Neonatal inflammation increases hippocampal KCC2 expression through methylation-mediated TGF-β1 downregulation leading to impaired hippocampal cognitive function and synaptic plasticity in adult mice.

The mechanisms by which neonatal inflammation leads to cognitive deficits in adulthood remain poorly understood. Inhibitory GABAergic synaptic transmission plays a vital role in controlling learning, memory and synaptic plasticity. Since early-life inflammation has been reported to adversely affect the GABAergic synaptic transmission, the aim of this study was to investigate whether and how neonatal inflammation affects GABAergic synaptic transmission resulting in cognitive impairment. Neonatal mice received a daily subcutaneous injection of lipopolysaccharide (LPS, 50 μg/kg) or saline on postnatal days 3-5. It was found that blocking GABAergic synaptic transmission reversed the deficit in hippocampus-dependent memory or the induction failure of long-term potentiation in the dorsal CA1 in adult LPS mice. An increase of mIPSCs amplitude was further detected in adult LPS mice indicative of postsynaptic potentiation of GABAergic transmission. Additionally, neonatal LPS resulted in the increased expression and function of K-Cl-cotransporter 2 (KCC2) and the decreased expression of transforming growth factor-beta 1 (TGF-β1) in the dorsal CA1 during adulthood. The local TGF-β1 overexpression improved KCC2 expression and function, synaptic plasticity and memory of adult LPS mice. Adult LPS mice show hypermethylation of TGFb1 promoter and negatively correlate with reduced TGF-β1 transcripts. 5-Aza-deoxycytidine restored the changes in TGFb1 promoter methylation and TGF-β1 expression. Altogether, the results suggest that hypermethylation-induced reduction of TGF-β1 leads to enhanced GABAergic synaptic inhibition through increased KCC2 expression, which is a underlying mechanism of neonatal inflammation-induced hippocampus-dependent memory impairment in adult mice.

----

## Things to do
1. Retype the part of the neonatal inflammation abstract that opens with the words containing "Neonatal inflammation increases" and closes with "plasticity in adult mice.".
2. Answer these questions from the neonatal inflammation abstract:
(a) What dose of lipopolysaccharide did the neonatal mice receive?
(b) What change in mIPSCs was detected in adult LPS mice?
(c) What restored the changes in TGFb1 promoter methylation and TGF-β1 expression?
The listing plays no part in this work.

## Information provided
----

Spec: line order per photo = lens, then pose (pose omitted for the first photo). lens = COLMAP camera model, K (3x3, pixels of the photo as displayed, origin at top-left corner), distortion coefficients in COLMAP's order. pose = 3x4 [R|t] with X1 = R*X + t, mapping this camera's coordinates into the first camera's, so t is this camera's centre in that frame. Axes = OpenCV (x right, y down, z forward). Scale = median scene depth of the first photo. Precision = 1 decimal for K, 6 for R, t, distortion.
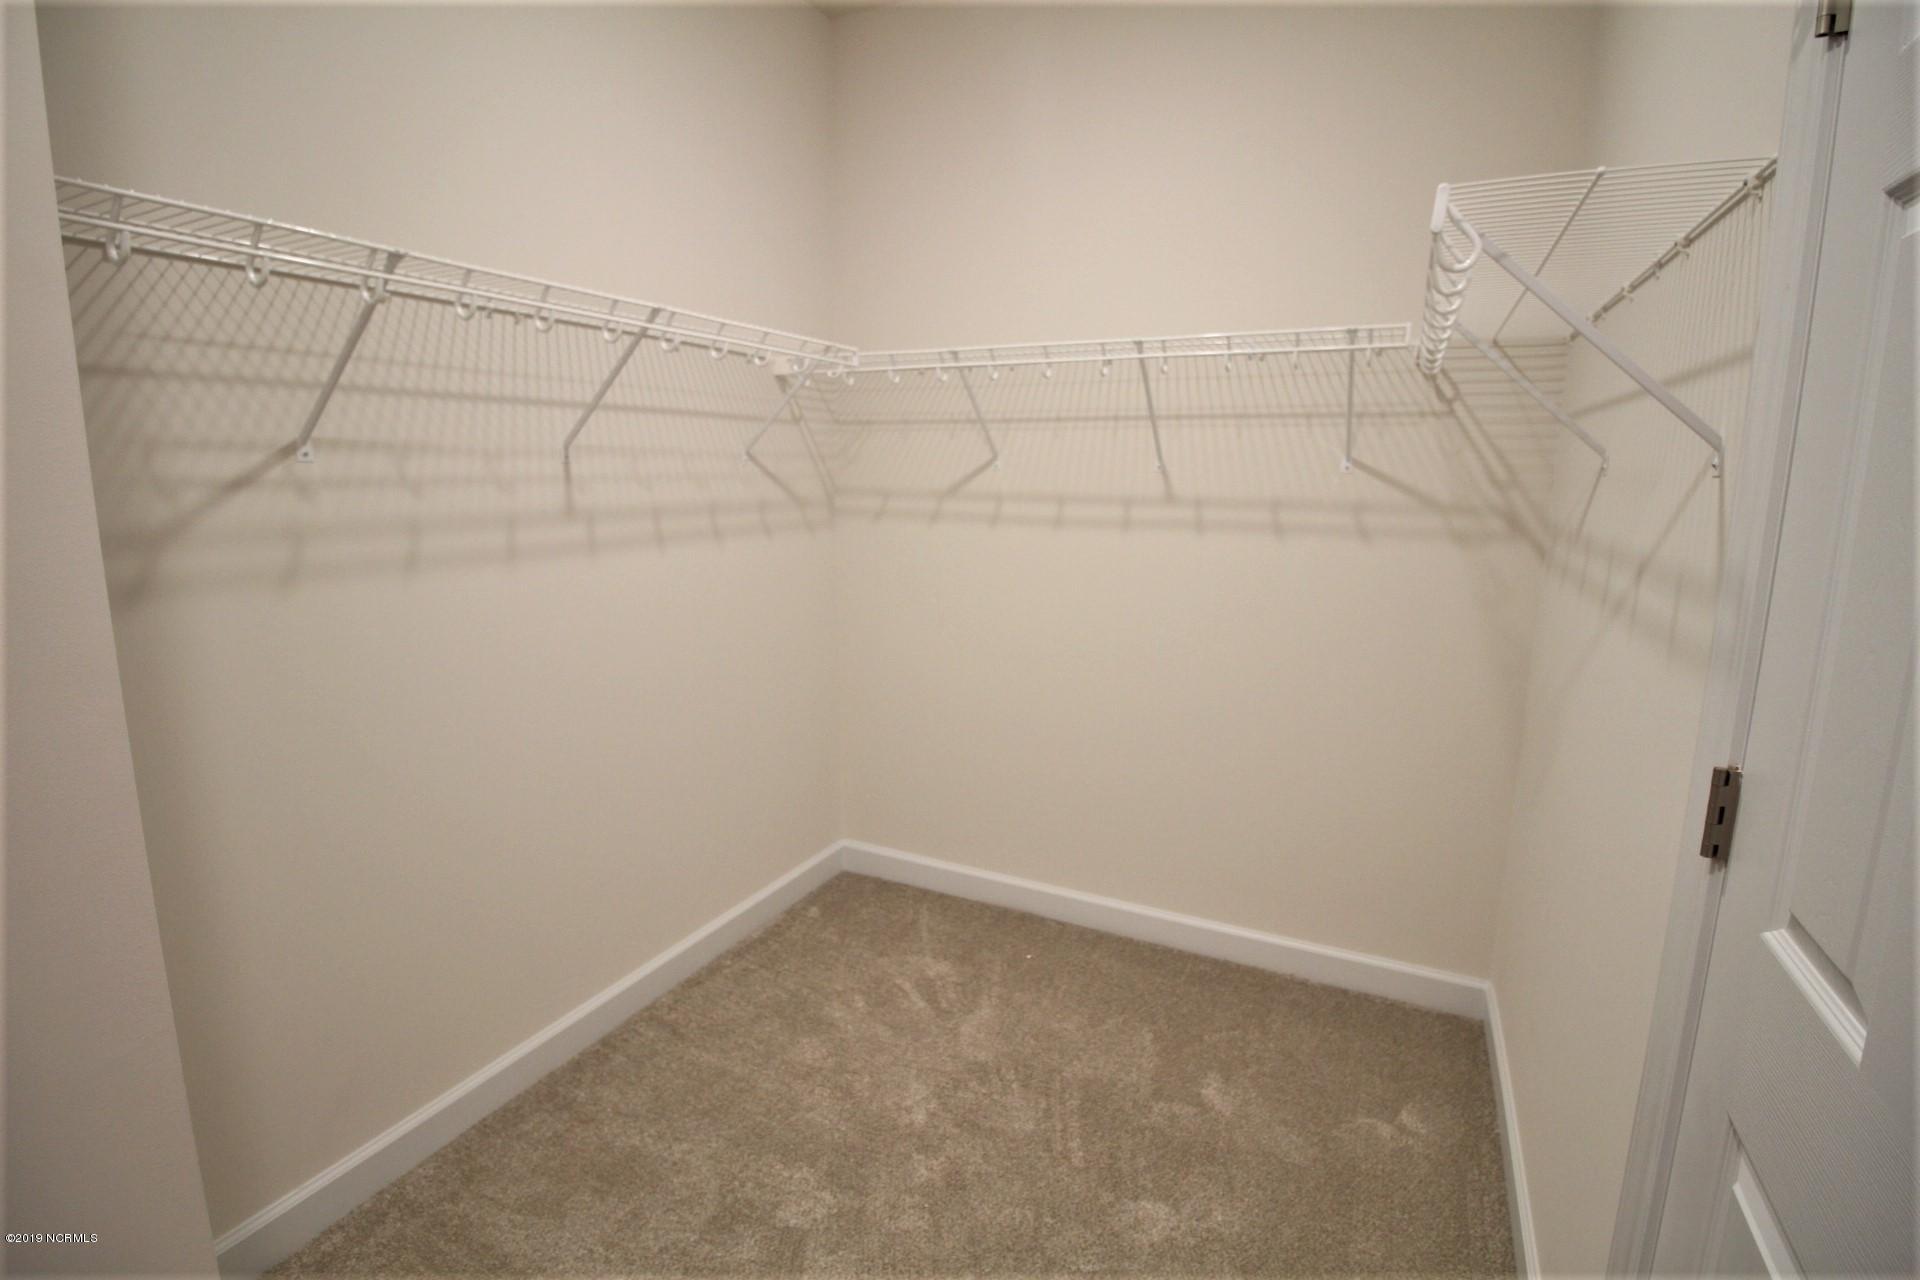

----

## Numbered answers
1.
Neonatal inflammation increases hippocampal KCC2 expression through methylation-mediated TGF-β1 downregulation leading to impaired hippocampal cognitive function and synaptic plasticity in adult mice.

2.
(a) 50 μg/kg
(b) An increase in mIPSCs amplitude
(c) 5-Aza-deoxycytidine